Moni Africa, a Nigerian fintech startup, has rebranded as Rank to enhance its mission to support small businesses in Africa. As part of the development, the YC-backed startup has also acquired AjoMoney, a digital group-savings platform, and Zazzau Microfinance Bank.

Moni Africa understands that the greatest struggle of most businesses at launch is working capital. With this, the startup has provided funds to offer low-interest loans to communities of mobile money agents through a referral-and-trust-vetting system.

The startup’s group savings solution, which centres around trusted networks such as traders’ associations and cooperatives, continues to propel its financing solutions for African small businesses. In that, a recent pilot phase with 10,000 users delivered a disbursement of N16 billion, backed by treasury bills and money markets with returns of 23%.

street-business-in-nigeria

Now, Moni Africa is taking the mission a step further with its rebranding to Rank. In addition to this, the startup acquired AjoMoney and Zazzau Microfinance Bank, which is now renamed Rank Microfinance Bank. The moves will deepen the company’s product offering, which includes deposits, credit and treasury-backed savings.

While Moni is primarily built on the Ajo, Esusu and Adashe traditional saving schemes, it seeks to blend digitised trust networks with licensed banking infrastructure for wealth-building circles. The startup is also building a team that combines experts in wealth advisors with digital tools that provide users with insights into their wealth journey. 

Moni Africa, now Rank, has raised $4 million from Y Combinator, 186 Ventures, Magic Fund, Predictive VC, Uncovered Fund, and others to transform the financial landscape of over 500 million underbanked consumers, merchants, and mobile money agents in Africa. It recorded a 20% month-on-month growth between 2021 and 2023 along its mission.

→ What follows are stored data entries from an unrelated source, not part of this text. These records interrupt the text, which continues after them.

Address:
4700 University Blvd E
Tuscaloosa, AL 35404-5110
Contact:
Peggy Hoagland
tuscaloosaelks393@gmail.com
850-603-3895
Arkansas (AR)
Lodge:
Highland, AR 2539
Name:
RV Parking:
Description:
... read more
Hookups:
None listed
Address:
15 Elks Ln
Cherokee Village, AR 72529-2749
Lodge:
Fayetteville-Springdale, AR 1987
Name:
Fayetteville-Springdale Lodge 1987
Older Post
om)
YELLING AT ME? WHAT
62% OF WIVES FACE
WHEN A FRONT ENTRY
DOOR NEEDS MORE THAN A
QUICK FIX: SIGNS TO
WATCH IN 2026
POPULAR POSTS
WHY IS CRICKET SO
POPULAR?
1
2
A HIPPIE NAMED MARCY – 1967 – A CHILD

Also Read: Moni says it has disbursed $5 million in loans, 70% of which have gone to women.

Moni Africa’s evolution 

Founded in August 2021 by Femi Iromini and Adedapo Sobayo, Moni Africa initially focused on providing community-powered working capital and loans for mobile money agents and Small and Medium Enterprises in Nigeria. After a short spell, the startup expanded to the country’s next-door neighbour Benin Republic and Guinea.

Femi Iromini and Adedapo Sobayo
Femi Iromini and Adedapo Sobayo

The founders first helped to create the Shapati Fund Support Group before providing the funds to mobile money agents in the group.

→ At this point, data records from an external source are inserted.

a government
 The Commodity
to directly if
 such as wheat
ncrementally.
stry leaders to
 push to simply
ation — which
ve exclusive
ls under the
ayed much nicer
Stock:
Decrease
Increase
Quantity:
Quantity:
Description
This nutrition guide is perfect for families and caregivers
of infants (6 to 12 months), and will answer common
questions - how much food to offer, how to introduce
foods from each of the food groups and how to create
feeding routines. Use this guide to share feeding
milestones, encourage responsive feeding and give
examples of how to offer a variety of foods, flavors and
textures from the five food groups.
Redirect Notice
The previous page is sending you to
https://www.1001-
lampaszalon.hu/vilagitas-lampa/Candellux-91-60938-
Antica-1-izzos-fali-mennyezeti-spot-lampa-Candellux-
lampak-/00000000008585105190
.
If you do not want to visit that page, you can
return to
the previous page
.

We got trust from them (the mobile agents). We provided loans (funding) to them at a critical time, December, with all the money needed around it. The group paid back on time. That was the turning point for us.”

“Creating Moni wasn’t really like an opportunity we saw. It was an opportunity we stumbled on and we tried our best to make something out of it,” Femi Iromini told Technext in 2022. 

Since then, Moni has been providing financial support to more African businesses and also filling credit gaps by popularising community finance.